One day, she saw that a multitude of people were going by ship to Palestine for the feast of the Exaltation of the Cross. Since there were many young men among them, she ran aboard, having only one aim: to seduce them and satisfy her passions. And so, with songs, wine, and carnal pleasures, she sailed to the holy city of Jerusalem. But even when she arrived, she did not give up her sinful way of life. Neither the holy city, nor the sight of Golgotha, nor the Holy Sepulcher touched her heart; in the mad intoxication of sin, she blasphemously laughed at everything dear to Christians; she responded with cheeky and defiant laughter to all the denunciations and reproaches of pious people.

But the One Who came down to earth for the purpose of saving us sinners, Who taught us to love each other, Who leaves ninety-nine sheep and goes after one lost sheep until He finds it, did not leave this poor sinner without His help and used for her conversion what, it would seem, could have destroyed her. The time came to venerate the Precious and Life-Giving Cross of Christ. Crowds of people rushed to the church. St. Mary went with everyone else, and together with the others she wanted to enter the church. But an invisible force held her back three times. “What is it, O Lord?” she exclaimed in trembling perplexity, and suddenly her gaze fixed on an icon of the Mother of God, as if she were alive, and saw that Her eyes were turned to her as if with sorrow and reproach. Agonizing shame, the awareness of her sinfulness, and the consciousness that God’s terrible chastisement for her impurity had come, flashed like lightning through her entire spiritual being in an instant. With bitter tears she fell to the ground and cried out to the Theotokos: “Mother of God, I know my sinful impurity, and I know that my place is not in the church, but in hell!” Abundant tears were flowing down her face, sobs were shaking her whole body, she was weeping and praying, and her tears of awakened conscience were sweet. From now on, St. Mary belonged to God.

Freely entering the church and venerating the Precious and Life-Giving cross, she once again made a promise to belong to the Lord alone and retreated into the Transjordan desert, abandoning forever not only the world with its human whims, but even the basic needs of life. She spent forty-seven years in the desert—in cold, heat, and hunger—enduring terrible temptations from the Devil, who attacked her and reminded her of her former life of luxury in Egypt. Prayer, the sign of the cross, tears, and great patience saved her.

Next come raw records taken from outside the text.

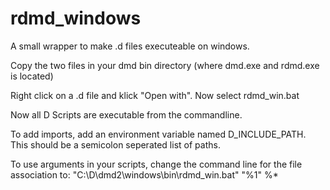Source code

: # rdmd_windows
A small wrapper to make .d files executeable on windows.

Copy the two files in your dmd bin directory (where dmd.exe and rdmd.exe is located)

Right click on a .d file and klick "Open with". Now select rdmd_win.bat

Now all D Scripts are executable from the commandline.

To add imports, add an environment variable named D_INCLUDE_PATH. This should be a semicolon seperated list of paths.

To use arguments in your scripts, change the command line for the file association to:
"C:\D\dmd2\windows\bin\rdmd_win.bat" "%1" %*
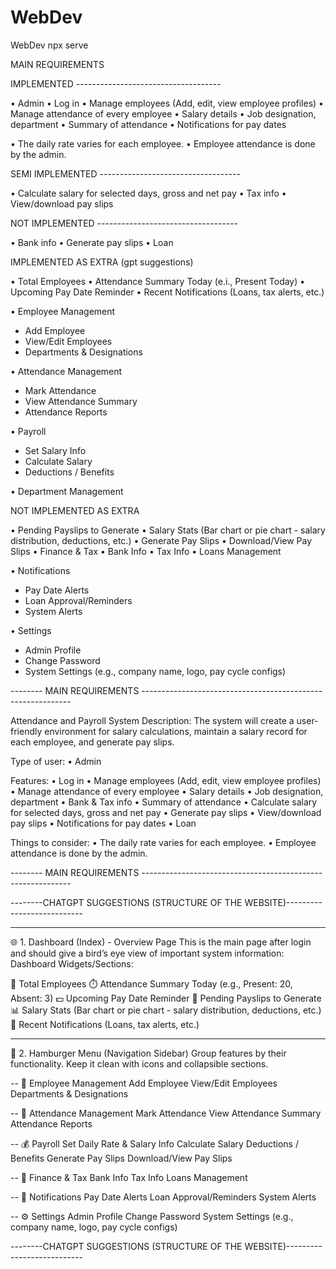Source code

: # WebDev
WebDev
npx serve


MAIN REQUIREMENTS

IMPLEMENTED      ------------------------------------

• Admin 
• Log in 
• Manage employees (Add, edit, view employee profiles) 
• Manage attendance of every employee 
• Salary details 
• Job designation, department 
• Summary of attendance 
• Notifications for pay dates

• The daily rate varies for each employee.
• Employee attendance is done by the admin.

SEMI IMPLEMENTED  -----------------------------------

• Calculate salary for selected days, gross and net pay 
• Tax info
• View/download pay slips  

NOT IMPLEMENTED   -----------------------------------

• Bank info 
• Generate pay slips
• Loan 





IMPLEMENTED AS EXTRA (gpt suggestions)

• Total Employees
• Attendance Summary Today (e.i., Present Today)
• Upcoming Pay Date Reminder <UNDER CONSTRUCTION>
• Recent Notifications (Loans, tax alerts, etc.)

• Employee Management
- Add Employee
- View/Edit Employees
- Departments & Designations

• Attendance Management
- Mark Attendance
- View Attendance Summary
- Attendance Reports

• Payroll
- Set Salary Info
- Calculate Salary
- Deductions / Benefits

• Department Management

NOT IMPLEMENTED AS EXTRA

• Pending Payslips to Generate
• Salary Stats (Bar chart or pie chart - salary distribution, deductions, etc.)
• Generate Pay Slips
• Download/View Pay Slips 
• Finance & Tax
• Bank Info
• Tax Info
• Loans Management

• Notifications
- Pay Date Alerts
- Loan Approval/Reminders
- System Alerts

• Settings
- Admin Profile
- Change Password
- System Settings (e.g., company name, logo, pay cycle configs) 













--------  MAIN REQUIREMENTS  ------------------------------------------------------------

Attendance and Payroll System 
Description: The system will create a user-friendly environment for salary calculations, maintain a 
salary record for each employee, and generate pay slips. 

Type of user: 
• Admin 

Features: 
• Log in 
• Manage employees (Add, edit, view employee profiles) 
• Manage attendance of every employee 
• Salary details 
• Job designation, department 
• Bank & Tax info 
• Summary of attendance 
• Calculate salary for selected days, gross and net pay 
• Generate pay slips 
• View/download pay slips 
• Notifications for pay dates 
• Loan 

Things to consider: 
• The daily rate varies for each employee. 
• Employee attendance is done by the admin.

--------  MAIN REQUIREMENTS  ------------------------------------------------------------











--------CHATGPT SUGGESTIONS (STRUCTURE OF THE WEBSITE)---------------------------

------------
🌐 1. Dashboard (Index) - Overview Page
This is the main page after login and should give a bird’s eye view of important system information:
Dashboard Widgets/Sections:

👤 Total Employees
⏱️ Attendance Summary Today (e.g., Present: 20, Absent: 3)
💵 Upcoming Pay Date Reminder
📄 Pending Payslips to Generate
📊 Salary Stats (Bar chart or pie chart - salary distribution, deductions, etc.)
🔔 Recent Notifications (Loans, tax alerts, etc.)



---------
🍔 2. Hamburger Menu (Navigation Sidebar)
Group features by their functionality. Keep it clean with icons and collapsible sections.

--
📁 Employee Management
Add Employee
View/Edit Employees
Departments & Designations

--
📅 Attendance Management
Mark Attendance
View Attendance Summary
Attendance Reports

--
💰 Payroll
Set Daily Rate & Salary Info
Calculate Salary
Deductions / Benefits
Generate Pay Slips
Download/View Pay Slips

--
🏦 Finance & Tax
Bank Info
Tax Info
Loans Management

--
📢 Notifications
Pay Date Alerts
Loan Approval/Reminders
System Alerts

--
⚙️ Settings
Admin Profile
Change Password
System Settings (e.g., company name, logo, pay cycle configs)

--------CHATGPT SUGGESTIONS (STRUCTURE OF THE WEBSITE)---------------------------
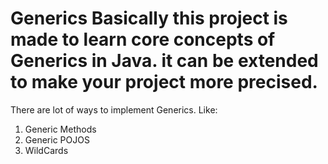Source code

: # Generics Basically this project is made to learn core concepts of Generics in Java. it can be extended to make your project more precised.
There are lot of ways to implement Generics.
Like:
1) Generic Methods
2) Generic POJOS
3) WildCards
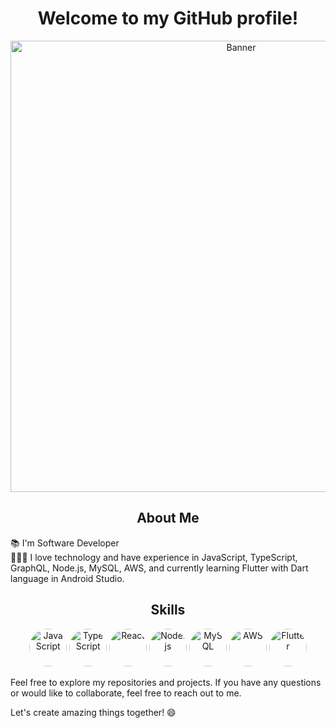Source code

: <h1 align="center">Welcome to my GitHub profile!</h1>
<p align="center">
  <img src="https://cdn.discordapp.com/attachments/917183221375049728/945738819527909386/background.png" alt="Banner" width="722">
</p>

<div align="center">
  <h2>About Me</h2>
</div>
<p>
  📚 I'm Software Developer<br>
  👩🏻‍💻 I love technology and have experience in JavaScript, TypeScript, GraphQL, Node.js, MySQL, AWS, and currently learning Flutter with Dart language in Android Studio.
</p>

<div align="center">
  <h2>Skills</h2>
</div>
<p align="center">
  <img src="https://cdn.iconscout.com/icon/free/png-256/javascript-2752148-2284965.png" alt="JavaScript" width="60px" style="border-radius: 50%;">
  <img src="https://cdn.iconscout.com/icon/free/png-256/typescript-1174965.png" alt="TypeScript" width="60px" style="border-radius: 50%;">
  <img src="https://cdn.iconscout.com/icon/free/png-256/react-1-282599.png" alt="React" width="60px" style="border-radius: 50%;">
  <img src="https://cdn.iconscout.com/icon/free/png-256/nodejs-6-569582.png" alt="Node.js" width="60px" style="border-radius: 50%;">
  <img src="https://cdn.iconscout.com/icon/free/png-256/mysql-19-1174939.png" alt="MySQL" width="60px" style="border-radius: 50%;">
  <img src="https://cdn.iconscout.com/icon/free/png-256/amazon-web-services-2-1174997.png" alt="AWS" width="60px" style="border-radius: 50%;">
  <img src="https://cdn.iconscout.com/icon/free/png-256/flutter-2038877-1720090.png" alt="Flutter" width="60px" style="border-radius: 50%;">
</p>

Feel free to explore my repositories and projects. If you have any questions or would like to collaborate, feel free to reach out to me.

Let's create amazing things together! 😄

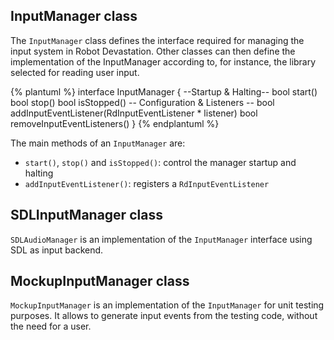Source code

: ## InputManager class
The `InputManager` class defines the interface required for managing the input system in Robot Devastation. Other classes can then define the implementation of the InputManager according to, for instance, the library selected for reading user input.

{% plantuml %}
interface InputManager {
--Startup & Halting--
bool start()
bool stop()
bool isStopped()
-- Configuration & Listeners --
bool addInputEventListener(RdInputEventListener * listener)
bool removeInputEventListeners()
}
{% endplantuml %}

The main methods of an `InputManager` are: 
* `start()`, `stop()` and `isStopped()`: control the manager startup and halting
* `addInputEventListener()`: registers a `RdInputEventListener`

## SDLInputManager class
`SDLAudioManager` is an implementation of the `InputManager` interface using SDL as input backend. 

## MockupInputManager class
`MockupInputManager` is an implementation of the `InputManager` for unit testing purposes.
It allows to generate input events from the testing code, without the need for a user.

From her life, each one of us can see that by faith and repentance even the most sinful and dissipated person can, with the help of God, attain great perfection. Why did the event in the church of Jerusalem turn out to be a decisive step towards complete spiritual rebirth for St. Mary of Egypt? Because her conscience started speaking in her with an inexplicable power! And if each one of us had listened to the voice of our conscience more often, we would have seen incomparably stronger cases when the grace of God clearly called on us to reform, but, alas, ignoring them, we took them as “coincidences”. But, dear brothers and sisters, know that whenever and wherever the thought of giving up an empty and dissipated life comes to you, know that this thought comes from God. And if you accept this thought into your heart, the grace of God will come and show you the way to improvement. Not everyone can walk the path of St. Mary of Egypt—this is the path of angels; but let us not follow the opposite path—that of demons, imitating them in their pride and malevolence. There is the “middle way”—that of a humble and repentant sinner who, with God’s help, cleanses his soul from sin; so that having been cleansed from it, he may enter, even as the last one, into the Heavenly Kingdom—which may the Lord grant us through the prayers of St. Mary of Egypt. Amen.